RAMMΣLLZΣΣ: Exhibition
RAMMΣLLZΣΣ: Racing for Thunder was a two-floor retrospective at Red Bull Arts New York, celebrating one of the most uncompromising voices in late 20th-century art. StudioSTIGSGAARD was tasked with creating an environment that could hold the sheer force of Rammellzee’s imagination — a space at once immersive and legible, theatrical yet respectful. Paintings, sculptures, videos, drawings, and ephemera unfolded within a charged architecture that echoed the artist’s own cosmology. More than a retrospective, it became an encounter with a world in perpetual battle against convention, language, and time itself.
Project Size
12,000sf
Location
New York, NY
Beyond the White Cube: Rammellzee Unbound
Rammellzee (1960–2010), often called the “King of the A Line” for his early tagging in Far Rockaway, was a writer, musician, sculptor, and performer whose influence rippled through the downtown scene of the 1980s and 90s. He collaborated with Jean-Michel Basquiat, appeared in Jim Jarmusch’s Stranger than Paradise (1984), and issued manifestos of “gothic futurism” and “Ikonoklast Panzerism” that reimagined language itself as a battlefield. The challenge for the curatorial team and StudioSTIGSGAARD was how to honor this restless, multi-hyphenate practice without reducing it to the calm neutrality of a white cube. The design instead leaned into friction, building a framework that amplified the work’s intensity and invited visitors to step inside the myth.

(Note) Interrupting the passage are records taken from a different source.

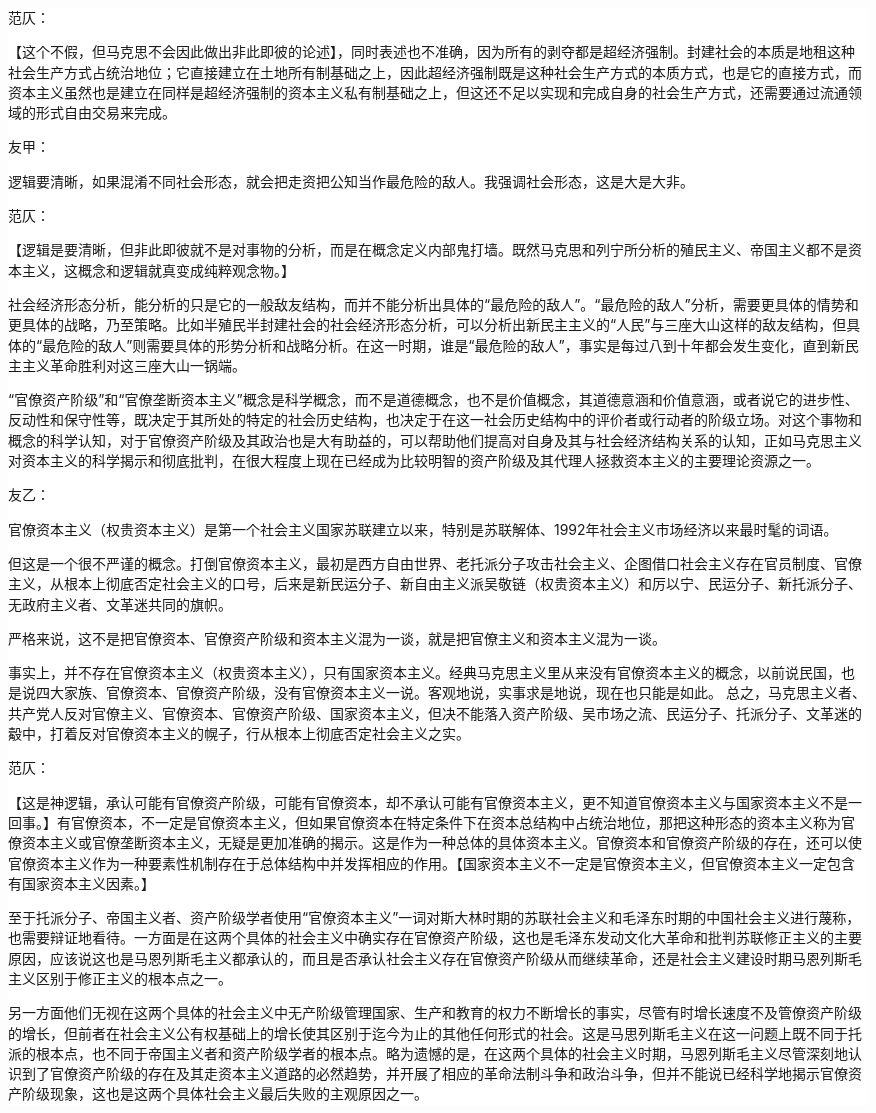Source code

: 范仄：

【这个不假，但马克思不会因此做出非此即彼的论述】，同时表述也不准确，因为所有的剥夺都是超经济强制。封建社会的本质是地租这种社会生产方式占统治地位；它直接建立在土地所有制基础之上，因此超经济强制既是这种社会生产方式的本质方式，也是它的直接方式，而资本主义虽然也是建立在同样是超经济强制的资本主义私有制基础之上，但这还不足以实现和完成自身的社会生产方式，还需要通过流通领域的形式自由交易来完成。

友甲：

逻辑要清晰，如果混淆不同社会形态，就会把走资把公知当作最危险的敌人。我强调社会形态，这是大是大非。

范仄：

【逻辑是要清晰，但非此即彼就不是对事物的分析，而是在概念定义内部鬼打墙。既然马克思和列宁所分析的殖民主义、帝国主义都不是资本主义，这概念和逻辑就真变成纯粹观念物。】

社会经济形态分析，能分析的只是它的一般敌友结构，而并不能分析出具体的“最危险的敌人”。“最危险的敌人”分析，需要更具体的情势和更具体的战略，乃至策略。比如半殖民半封建社会的社会经济形态分析，可以分析出新民主主义的“人民”与三座大山这样的敌友结构，但具体的“最危险的敌人”则需要具体的形势分析和战略分析。在这一时期，谁是“最危险的敌人”，事实是每过八到十年都会发生变化，直到新民主主义革命胜利对这三座大山一锅端。

“官僚资产阶级”和“官僚垄断资本主义”概念是科学概念，而不是道德概念，也不是价值概念，其道德意涵和价值意涵，或者说它的进步性、反动性和保守性等，既决定于其所处的特定的社会历史结构，也决定于在这一社会历史结构中的评价者或行动者的阶级立场。对这个事物和概念的科学认知，对于官僚资产阶级及其政治也是大有助益的，可以帮助他们提高对自身及其与社会经济结构关系的认知，正如马克思主义对资本主义的科学揭示和彻底批判，在很大程度上现在已经成为比较明智的资产阶级及其代理人拯救资本主义的主要理论资源之一。

友乙：

官僚资本主义（权贵资本主义）是第一个社会主义国家苏联建立以来，特别是苏联解体、1992年社会主义市场经济以来最时髦的词语。

但这是一个很不严谨的概念。打倒官僚资本主义，最初是西方自由世界、老托派分子攻击社会主义、企图借口社会主义存在官员制度、官僚主义，从根本上彻底否定社会主义的口号，后来是新民运分子、新自由主义派吴敬链（权贵资本主义）和厉以宁、民运分子、新托派分子、无政府主义者、文革迷共同的旗帜。

严格来说，这不是把官僚资本、官僚资产阶级和资本主义混为一谈，就是把官僚主义和资本主义混为一谈。

事实上，并不存在官僚资本主义（权贵资本主义），只有国家资本主义。经典马克思主义里从来没有官僚资本主义的概念，以前说民国，也是说四大家族、官僚资本、官僚资产阶级，没有官僚资本主义一说。客观地说，实事求是地说，现在也只能是如此。
总之，马克思主义者、共产党人反对官僚主义、官僚资本、官僚资产阶级、国家资本主义，但决不能落入资产阶级、吴市场之流、民运分子、托派分子、文革迷的觳中，打着反对官僚资本主义的幌子，行从根本上彻底否定社会主义之实。

范仄：

【这是神逻辑，承认可能有官僚资产阶级，可能有官僚资本，却不承认可能有官僚资本主义，更不知道官僚资本主义与国家资本主义不是一回事。】有官僚资本，不一定是官僚资本主义，但如果官僚资本在特定条件下在资本总结构中占统治地位，那把这种形态的资本主义称为官僚资本主义或官僚垄断资本主义，无疑是更加准确的揭示。这是作为一种总体的具体资本主义。官僚资本和官僚资产阶级的存在，还可以使官僚资本主义作为一种要素性机制存在于总体结构中并发挥相应的作用。【国家资本主义不一定是官僚资本主义，但官僚资本主义一定包含有国家资本主义因素。】

至于托派分子、帝国主义者、资产阶级学者使用“官僚资本主义”一词对斯大林时期的苏联社会主义和毛泽东时期的中国社会主义进行蔑称，也需要辩证地看待。一方面是在这两个具体的社会主义中确实存在官僚资产阶级，这也是毛泽东发动文化大革命和批判苏联修正主义的主要原因，应该说这也是马恩列斯毛主义都承认的，而且是否承认社会主义存在官僚资产阶级从而继续革命，还是社会主义建设时期马恩列斯毛主义区别于修正主义的根本点之一。

另一方面他们无视在这两个具体的社会主义中无产阶级管理国家、生产和教育的权力不断增长的事实，尽管有时增长速度不及管僚资产阶级的增长，但前者在社会主义公有权基础上的增长使其区别于迄今为止的其他任何形式的社会。这是马思列斯毛主义在这一问题上既不同于托派的根本点，也不同于帝国主义者和资产阶级学者的根本点。略为遗憾的是，在这两个具体的社会主义时期，马恩列斯毛主义尽管深刻地认识到了官僚资产阶级的存在及其走资本主义道路的必然趋势，并开展了相应的革命法制斗争和政治斗争，但并不能说已经科学地揭示官僚资产阶级现象，这也是这两个具体社会主义最后失败的主观原因之一。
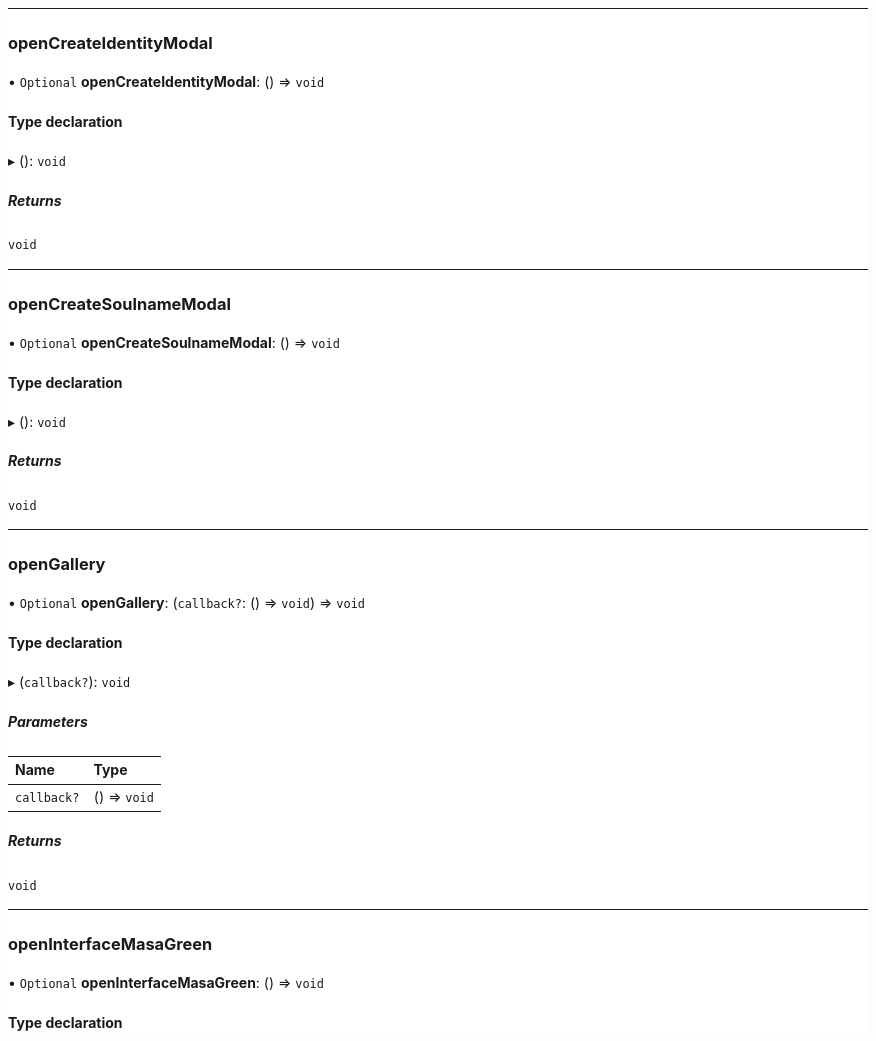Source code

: ___

### openCreateIdentityModal

• `Optional` **openCreateIdentityModal**: () => `void`

#### Type declaration

▸ (): `void`

##### Returns

`void`

___

### openCreateSoulnameModal

• `Optional` **openCreateSoulnameModal**: () => `void`

#### Type declaration

▸ (): `void`

##### Returns

`void`

___

### openGallery

• `Optional` **openGallery**: (`callback?`: () => `void`) => `void`

#### Type declaration

▸ (`callback?`): `void`

##### Parameters

| Name | Type |
| :------ | :------ |
| `callback?` | () => `void` |

##### Returns

`void`

___

### openInterfaceMasaGreen

• `Optional` **openInterfaceMasaGreen**: () => `void`

#### Type declaration
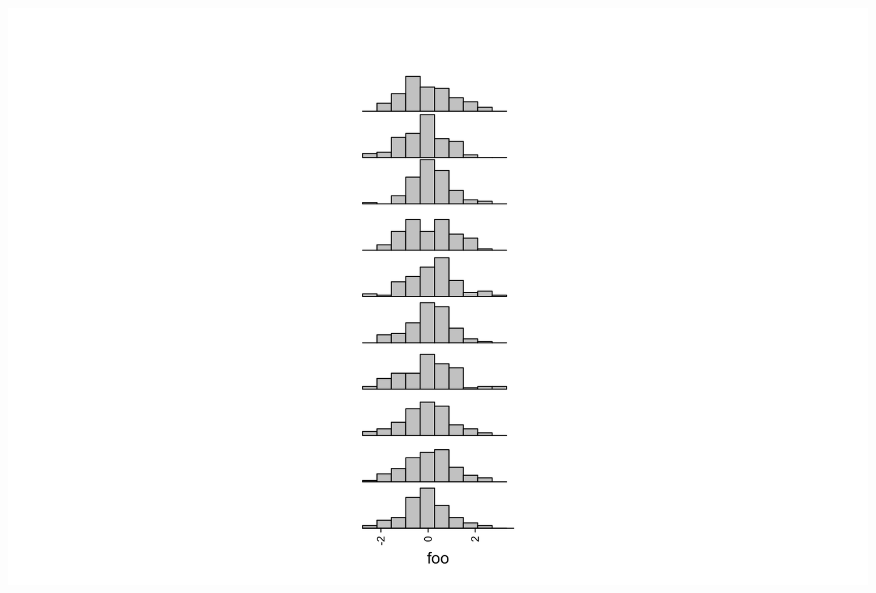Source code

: <img src="03-heatmap_annotations_files/figure-html/unnamed-chunk-113-1.png" width="166.299212598425" style="display: block; margin: auto;" />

Framing the Battle Station
At the height of his notoriety, Rammellzee retreated into his Tribeca loft, the legendary Battle Station, where he spent twenty years constructing a Gesamtkunstwerk — an evolving world of sculpture, performance, and philosophy. Rather than attempt replication, StudioSTIGSGAARD and curators Max Wolf, Carlo McCormick, Candice Strongwater, Jeff Mao, and Christian Omodeo created an architecture that referenced without imitation. Visitors entered through a compressed tunnel of mesh walls, its irregular apertures evoking both a subway passage and a firing range. The spatial language drew on Panzerkeil formations — tank strategies of strength and vulnerability — to organize the upstairs gallery, while angular vitrives and jagged sightlines mirrored the martial logic of the work. The exhibition became a sequence of confrontations: compressed and released, immersive yet narratively clear.
The Architect’s Newspaper
“Stigsgaard’s design, which was developed in close collaboration with curators Max Wolf, Carlo McCormick, Candice Strongwater, Jeff Mao, and Christian Omodeo, honors the legacy of Rammellzee’s Battle Station, without trying to replicate it, something they felt could not be done by anyone except Rammellzee himself.”
Light, rhythm, and immersion
Lighting was treated as an active collaborator. Upstairs, the galleries shifted from white light to black light, making canvases and sculptures blaze with ultraviolet energy. Rammellzee’s Letter Racers — 26 fighter-plane assemblages mounted on skateboards and cars — spiraled down the stairwell like an alphabet prepared for battle. Downstairs, the ceiling dropped and the space darkened into a cave-like “25th century,” built of mesh walls, shredded tires, and glowing polystyrene formations. Here stood the Garbage Gods — full-scale armored suits fashioned from trash — alongside models, luggage, and finally, the urn Rammellzee designed for his own ashes.
The exhibition ended not with closure but with confrontation: red light piercing through the dark, a pyramid hovering at the center, a Garbage God looming nearby. As Stigsgaard observed, “It’s not about creating a comfortable lighting. You need to be a little bit thrown off.” The result was not simply an exhibition but a mausoleum, a temple, and a battlefield — a space where the artist himself seemed still present, and where visitors could feel the charge of his war against the tyranny of the alphabet.